L’amministratore delegato di un’impresa edile l’aveva contattato un anno prima incaricandolo di redigere la progettazione preliminare per la realizzazione, in un immobile di proprietà di un ordine religioso, di una clinica privata in convenzione. Il progetto, concluso agli inizi del 2006, era stato favorevolmente
accolto sia dal committente che dalla rappresentante dell’ordine religioso, il che aveva lasciato pensare all’architetto che a lui sarebbero state affidate anche le attività successive di progettazione esecutiva e di direzione dei lavori. Ma la cosa non andò così. Nel luglio 2006 il professionista venne sollevato dall’incarico. E la ragione di una simile decisione, l’architetto non ha mancato di riferirla agli inquirenti. “L’amministratore delegato dell’impresa confidava all’architetto di essere stato costretto, pur essendone
pienamente soddisfatto, a fare meno del suo contributo professionale a causa delle pressioni ricevute da dirigenti del settore tecnico dell’Asl Na1 che, d’altra parte, erano in grado di condizionare, con l’eventuale mancato rilascio dei necessari pareri favorevoli, il rilascio della autorizzazione ad operare”,
si legge nell’ordinanza a firma del gip Diani.
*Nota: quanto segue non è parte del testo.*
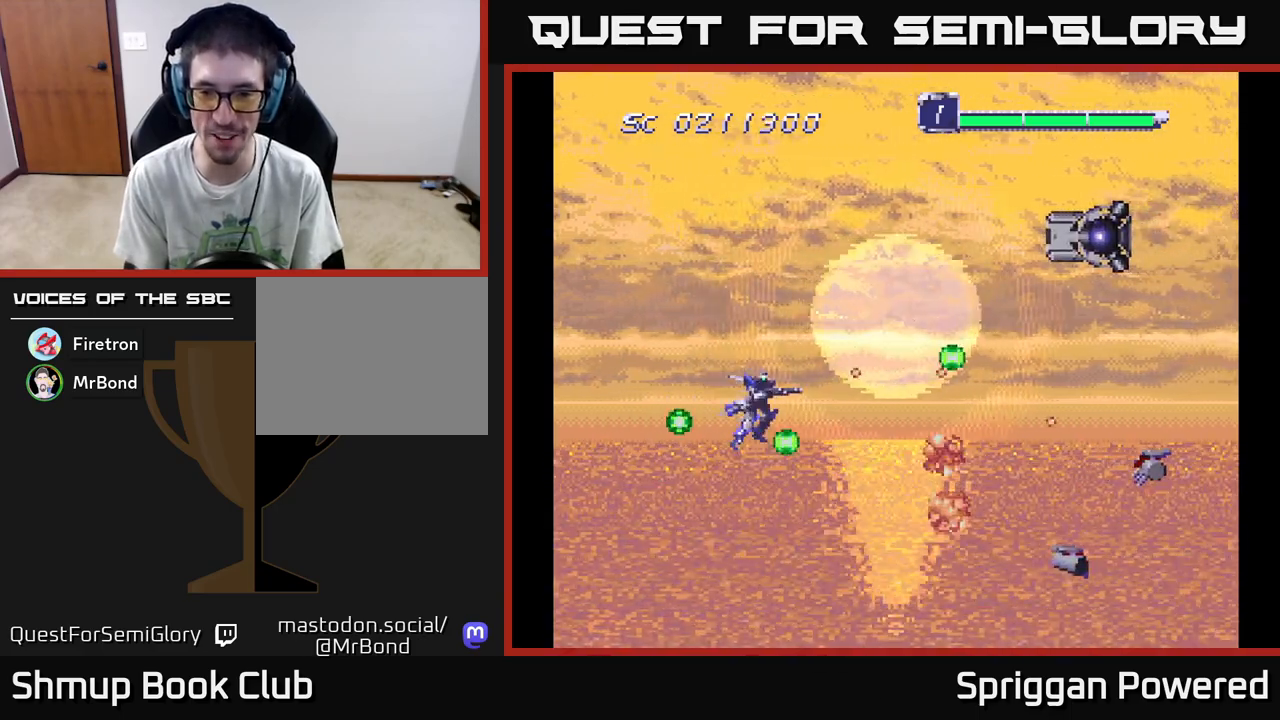
{"buttons": ["A", "DPAD_UP"], "events": [[50, "A", "up"], [133, "A", "down"], [150, "DPAD_RIGHT", "down"], [200, "DPAD_DOWN", "up"], [217, "DPAD_RIGHT", "up"], [217, "DPAD_UP", "down"], [250, "A", "up"], [317, "A", "down"], [417, "A", "up"], [483, "A", "down"]]}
Ma non è tutto. L’architetto racconta ancora che “l’amministratore delegato dell’impresa aveva particolarmente sofferto l’intervento definito ‘arrogante’ di tale Ragosta che, in occasione di un incontro tenuto presso il suo ufficio aveva imposto a lui ed al padre, presente all’incontro, la nomina sia dell’impresa che del direttore dei lavori”. L’architetto non aggiunge altro. Ma per la procura è più che sufficiente per passare ai raggi x la vita di Ragosta al fine di comprendere le ragioni del suo intervento a gamba tesa in quell’affare.
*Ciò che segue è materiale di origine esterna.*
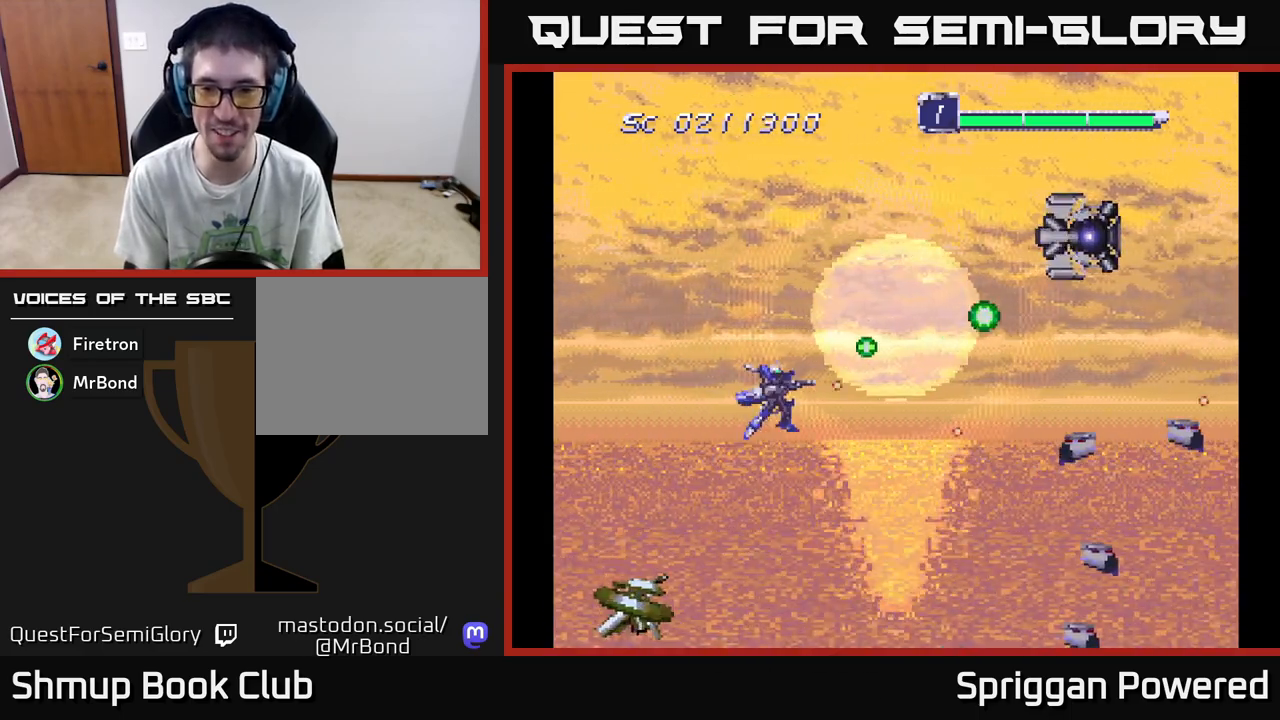
{"buttons": ["A", "DPAD_DOWN", "DPAD_RIGHT"], "events": [[67, "A", "up"], [150, "A", "down"], [200, "DPAD_RIGHT", "down"], [250, "A", "up"], [300, "A", "down"], [417, "A", "up"], [433, "DPAD_UP", "up"], [450, "DPAD_DOWN", "down"], [483, "A", "down"]]}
La Finanza ha il compito di indagare. E la scoperta arriva quasi subito: nella disponibilità
del funzionario dell’Asl c’è una barca modello Fiart 40 di notevole valore economico “difficilmente compatibile con i redditi legittimi del Ragosta e di sua moglie, biologa anch’essa dipendente dell’Asl Na1”. Si scava ancora. E alla fine si scopre che la “proprietà del natante risultava fare capo ad una società di leasing” e che “il conduttore era Vincenzo Cotugno”. Un “dato significativo”, scrivono gli inquirenti. La chiave di volta di un’indagine che già fa tremare il mondo della politica napoletana.